Manuel Marchetti in Messico

Manuel Marchetti in abito messicano

 

E il vino?

Il vino era parte quotidiana del lavoro di mio padre. La Cinzano produceva ed esportava vini e Vermouth in tutto il Mondo e il Guatemala era un importante centro produttivo per l'America Centrale. Negli anni ’50 e ‘60 il marchio Cinzano era più famoso e diffuso della Coca Cola. Il vino faceva parte della nostra vita familiare e lavorativa. Per me, era anche uno straordinario gioco.

In che senso?

Quando nel 1965 ci trasferimmo dal Guatemala al Messico, sempre negli stabilimenti Cinzano, ricordo che passavo ore in azienda a fantasticare tra i grandi macchinari dell’azienda diretta da mio padre. Vivevamo accanto agli impianti. Scorrazzavo in mezzo alle vasche e alle pompe dei vini. C'erano contenitori  da mille ettolitri e distillatori così grandi che, nella mia fantasia, diventavano navi spaziali.
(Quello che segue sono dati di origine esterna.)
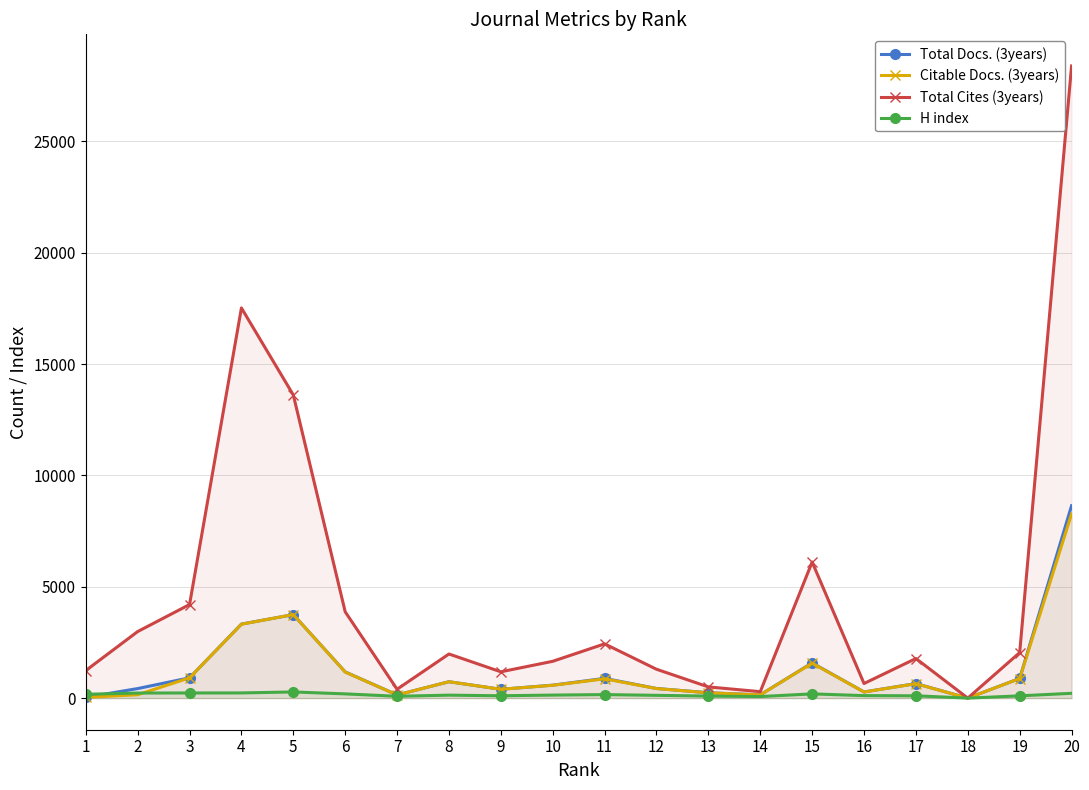

How many data points in H index are above 136?

9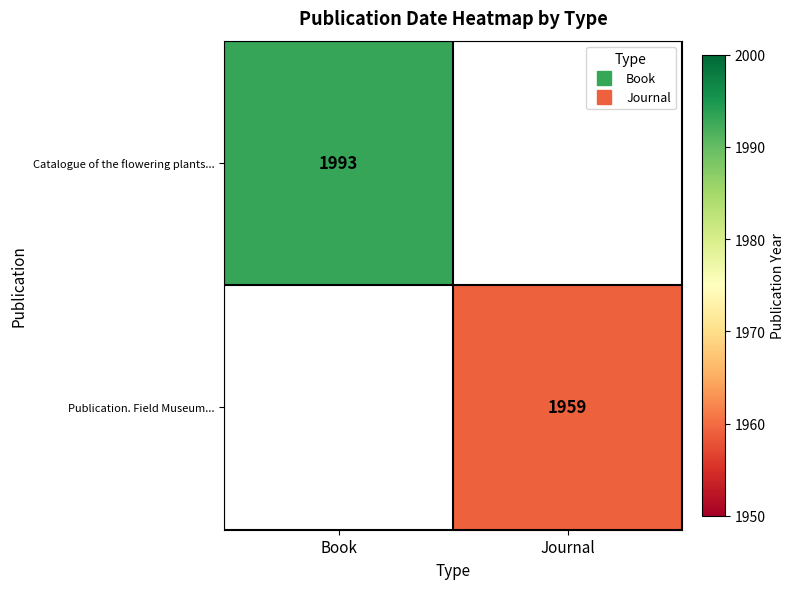

How many categories are shown in the chart?

2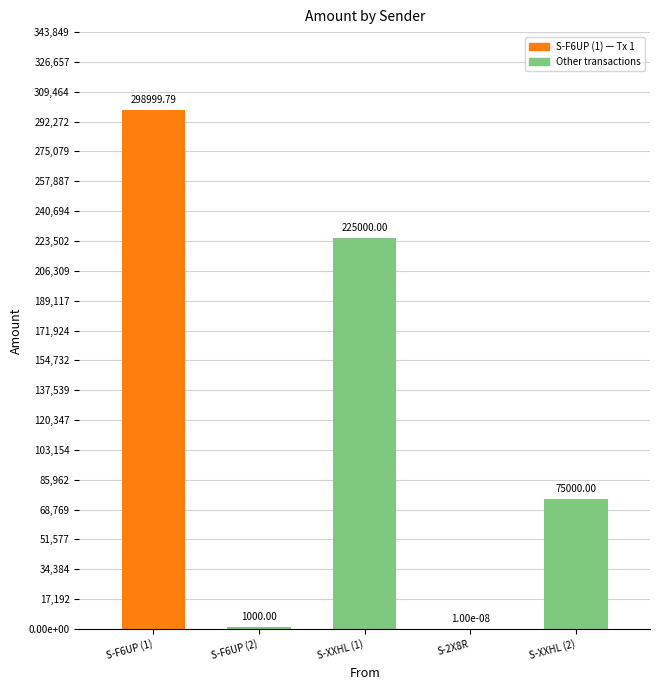

What is the sum of the values at S-XXHL-63XJ-WPNZ-H2ELK and S-XXHL-63XJ-WPNZ-H2ELK?

300000.0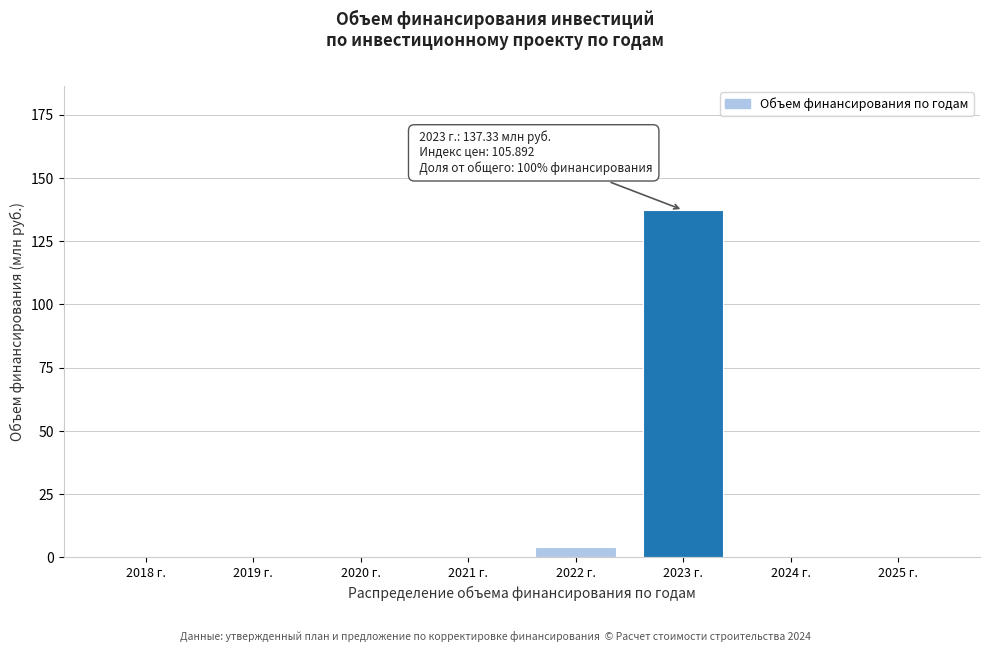

Reading left to right, what are all the values shown in this chart?

2018 г.=0.0	2019 г.=0.0	2020 г.=0.0	2021 г.=0.0	2022 г.=4.2	2023 г.=137.3	2024 г.=0.0	2025 г.=0.0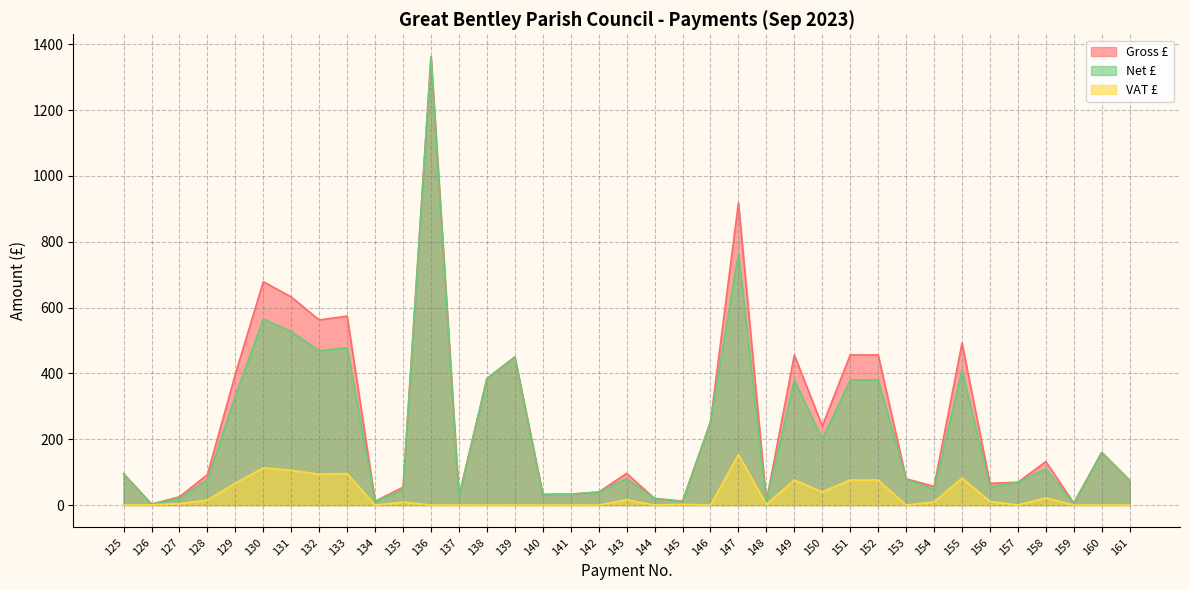

At how many categories does at least one series exceed 124?

17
La famiglia Marchetti in Messico

Manuel Marchetti con la sorella e il papà in Messico

 

Com’era il Messico degli anni 60?

Era un paese in continuo fermento. Caotico, disordinato. Ma con le sue strane regole. Vissi in Messico gli anni della mia adolescenza e quelli del liceo, fino ai 18 anni. Ero un ragazzo vivace, curiosissimo, sperimentatore. Non mi spaventava nulla e mi entusiasmavano l’azione e l’avventura. A 14 anni guidavo senza patente, con tanto di inseguimenti con la polizia! Poi il Messico divenne sempre più pericoloso, politicamente instabile e inquinato: non era più il posto dove la mia famiglia vedeva realizzarsi il proprio futuro. 

Cosa accadde?

La Cinzano pensava di spostare alcuni stabilimenti in California e mio padre fece di tutto per farsi trasferire. Nell’attesa, io mi iscrissi all’università di Austin, Texas, per studiare computer science. Fu uno dei periodi più belli della mia vita, anche se breve: conobbi moltissimi ragazzi e vissi il sogno americano. Erano i primi anni ’80. Ad Austin vissi un anno, aspettando la chiamata di mio padre. Che, quando arrivò, non fu esattamente come mi aspettavo.

Austin, anni '70

Vista di Austin negli anni '80

 

La Cinzano non si stabilì in California?

Il progetto fu abortito e mio padre decise di tornare in Italia. Io lo seguii pensando che, in fondo, l’Italia rappresentava la mia vera patria. Era il luogo delle mie radici, delle tradizioni. Il luogo dove abitava la mia famiglia allargata: i nonni, gli zii, i cugini. Non parlavo l’italiano, non conoscevo la cultura del paese. Conoscevo il Belpaese solo dalle mie sporadiche vacanze. Ma ero pronto per una nuova avventura, per ritornare nel luogo da dove i miei genitori, vent’anni prima, erano partiti per il Nuovo Mondo.